====== PAGE TEXT ======

Why Steel is Fundamental for Greener Society
Adam Wilson is head of natural resources at MBU Capital. In this feature, he writes about how steel is fundamental for a greener society.
It has been a tough year for the construction industry in 2020. But 2021 is likely to see growth return. Sure, we are likely to have economic recession in the aftermath of the global health pandemic. But unlike in the years following the Great Recession of 2008, governments are more eager to invest in job creation. And, as they look to pivot to a greener model, big investment in infrastructure is required.
The knock on effect for the steel industry will be significant.
The daily challenges of the pandemic on governments across the world has meant longer-term policy decision-making have been delayed in 2020. But news about the successes of vaccinations is cause for cautious optimism. And while the crisis is far from over, governments are now seriously contemplating their economic strategies in a post-pandemic environment to compensate for the vast rescue packages amounting to trillions of dollars that have been announced around the world.
A central question of growing urgency preoccupying governments is how to limit unemployment, create a greener society and return to economic growth. Underscoring the critical role government plays in job creation, Keynes famously said “the government should pay people to dig holes in the ground and then fill them back up.” And while each country must determine how much debt is too much debt, there is growing consensus that fiscal consolidation programmes involving spending cuts and increases in indirect taxation are not the appropriate answer to the oncoming economic crisis.

====== INFORMATION PROVIDED ======

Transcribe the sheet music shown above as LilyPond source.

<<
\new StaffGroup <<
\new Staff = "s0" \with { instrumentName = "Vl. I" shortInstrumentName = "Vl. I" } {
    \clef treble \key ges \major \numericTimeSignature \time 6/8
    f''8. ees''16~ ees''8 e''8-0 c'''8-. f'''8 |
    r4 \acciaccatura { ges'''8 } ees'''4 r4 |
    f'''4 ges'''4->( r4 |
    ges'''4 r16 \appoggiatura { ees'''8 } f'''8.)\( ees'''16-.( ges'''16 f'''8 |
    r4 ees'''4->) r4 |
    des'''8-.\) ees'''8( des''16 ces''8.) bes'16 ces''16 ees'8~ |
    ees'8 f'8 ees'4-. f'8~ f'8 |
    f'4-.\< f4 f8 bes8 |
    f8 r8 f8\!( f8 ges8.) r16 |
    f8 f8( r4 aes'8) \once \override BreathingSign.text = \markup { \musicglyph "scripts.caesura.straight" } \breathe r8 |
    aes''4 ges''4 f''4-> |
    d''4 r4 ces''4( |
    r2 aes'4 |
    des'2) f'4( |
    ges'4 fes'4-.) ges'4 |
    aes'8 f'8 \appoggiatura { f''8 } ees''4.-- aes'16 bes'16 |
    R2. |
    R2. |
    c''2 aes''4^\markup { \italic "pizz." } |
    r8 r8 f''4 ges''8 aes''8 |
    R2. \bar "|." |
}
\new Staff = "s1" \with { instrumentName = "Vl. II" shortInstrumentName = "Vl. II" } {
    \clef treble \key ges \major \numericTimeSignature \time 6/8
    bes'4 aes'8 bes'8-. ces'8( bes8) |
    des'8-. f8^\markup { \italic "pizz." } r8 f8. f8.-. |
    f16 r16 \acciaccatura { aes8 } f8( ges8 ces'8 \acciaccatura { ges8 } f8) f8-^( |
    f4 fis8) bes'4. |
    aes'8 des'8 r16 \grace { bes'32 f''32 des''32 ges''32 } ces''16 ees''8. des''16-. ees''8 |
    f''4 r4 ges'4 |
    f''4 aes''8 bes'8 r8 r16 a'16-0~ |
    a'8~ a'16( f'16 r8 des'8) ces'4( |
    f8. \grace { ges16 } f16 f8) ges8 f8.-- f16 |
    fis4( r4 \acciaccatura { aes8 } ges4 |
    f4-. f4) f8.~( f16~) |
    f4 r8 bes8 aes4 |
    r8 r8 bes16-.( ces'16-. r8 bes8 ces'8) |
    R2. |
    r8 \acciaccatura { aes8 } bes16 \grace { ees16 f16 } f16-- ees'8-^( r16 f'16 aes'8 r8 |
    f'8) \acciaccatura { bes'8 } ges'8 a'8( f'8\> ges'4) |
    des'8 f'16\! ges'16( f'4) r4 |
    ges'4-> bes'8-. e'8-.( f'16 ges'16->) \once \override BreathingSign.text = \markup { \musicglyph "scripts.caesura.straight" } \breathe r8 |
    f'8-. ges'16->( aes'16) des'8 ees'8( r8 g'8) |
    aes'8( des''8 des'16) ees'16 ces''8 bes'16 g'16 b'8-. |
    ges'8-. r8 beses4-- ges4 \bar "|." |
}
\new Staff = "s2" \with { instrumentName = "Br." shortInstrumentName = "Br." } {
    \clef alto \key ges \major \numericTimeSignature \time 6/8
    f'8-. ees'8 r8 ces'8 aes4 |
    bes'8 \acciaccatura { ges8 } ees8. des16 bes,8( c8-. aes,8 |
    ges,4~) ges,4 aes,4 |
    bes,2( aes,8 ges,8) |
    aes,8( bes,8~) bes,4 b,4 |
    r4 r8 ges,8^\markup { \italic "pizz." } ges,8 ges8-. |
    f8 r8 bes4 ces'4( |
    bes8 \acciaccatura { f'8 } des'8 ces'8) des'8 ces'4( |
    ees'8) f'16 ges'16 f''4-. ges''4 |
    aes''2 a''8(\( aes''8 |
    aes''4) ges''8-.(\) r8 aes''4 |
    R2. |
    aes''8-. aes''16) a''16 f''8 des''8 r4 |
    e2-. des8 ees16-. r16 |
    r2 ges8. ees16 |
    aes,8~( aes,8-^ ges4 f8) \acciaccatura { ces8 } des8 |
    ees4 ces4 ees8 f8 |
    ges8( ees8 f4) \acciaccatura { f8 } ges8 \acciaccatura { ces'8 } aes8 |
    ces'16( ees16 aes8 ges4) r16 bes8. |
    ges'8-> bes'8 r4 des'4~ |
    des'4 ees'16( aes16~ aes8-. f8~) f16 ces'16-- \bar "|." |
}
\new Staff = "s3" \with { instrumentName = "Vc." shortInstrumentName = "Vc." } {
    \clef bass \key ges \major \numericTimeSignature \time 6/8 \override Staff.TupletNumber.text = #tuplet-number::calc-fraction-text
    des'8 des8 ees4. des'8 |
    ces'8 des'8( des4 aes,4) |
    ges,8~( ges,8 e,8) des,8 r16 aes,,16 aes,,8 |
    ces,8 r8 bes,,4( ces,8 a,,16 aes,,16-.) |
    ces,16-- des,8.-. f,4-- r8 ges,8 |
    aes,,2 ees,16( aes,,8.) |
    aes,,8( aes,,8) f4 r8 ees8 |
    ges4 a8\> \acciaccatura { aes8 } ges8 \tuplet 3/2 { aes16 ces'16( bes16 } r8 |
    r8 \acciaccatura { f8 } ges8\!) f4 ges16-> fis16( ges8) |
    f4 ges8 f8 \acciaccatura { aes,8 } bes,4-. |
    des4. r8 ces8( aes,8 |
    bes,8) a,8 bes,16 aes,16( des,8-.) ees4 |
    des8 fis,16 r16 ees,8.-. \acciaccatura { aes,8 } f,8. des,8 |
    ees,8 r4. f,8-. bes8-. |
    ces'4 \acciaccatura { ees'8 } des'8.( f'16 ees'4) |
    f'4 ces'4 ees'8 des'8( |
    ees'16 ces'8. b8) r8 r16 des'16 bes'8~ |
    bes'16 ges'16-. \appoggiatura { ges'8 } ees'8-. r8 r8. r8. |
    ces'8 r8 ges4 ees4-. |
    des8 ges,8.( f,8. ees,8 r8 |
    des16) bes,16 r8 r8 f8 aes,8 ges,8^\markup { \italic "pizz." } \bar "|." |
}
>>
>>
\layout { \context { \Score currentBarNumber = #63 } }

======

— WHAT TO WORK ON —
1. In the steel feature, what job does Adam Wilson hold at MBU Capital?
2. Write out the stretch of the steel feature from "The daily challenges" through "around the world.".
The data comes from a different source than the steel feature.

— RESULTS IN ORDER —
1. Head of natural resources

2.
The daily challenges of the pandemic on governments across the world has meant longer-term policy decision-making have been delayed in 2020. But news about the successes of vaccinations is cause for cautious optimism. And while the crisis is far from over, governments are now seriously contemplating their economic strategies in a post-pandemic environment to compensate for the vast rescue packages amounting to trillions of dollars that have been announced around the world.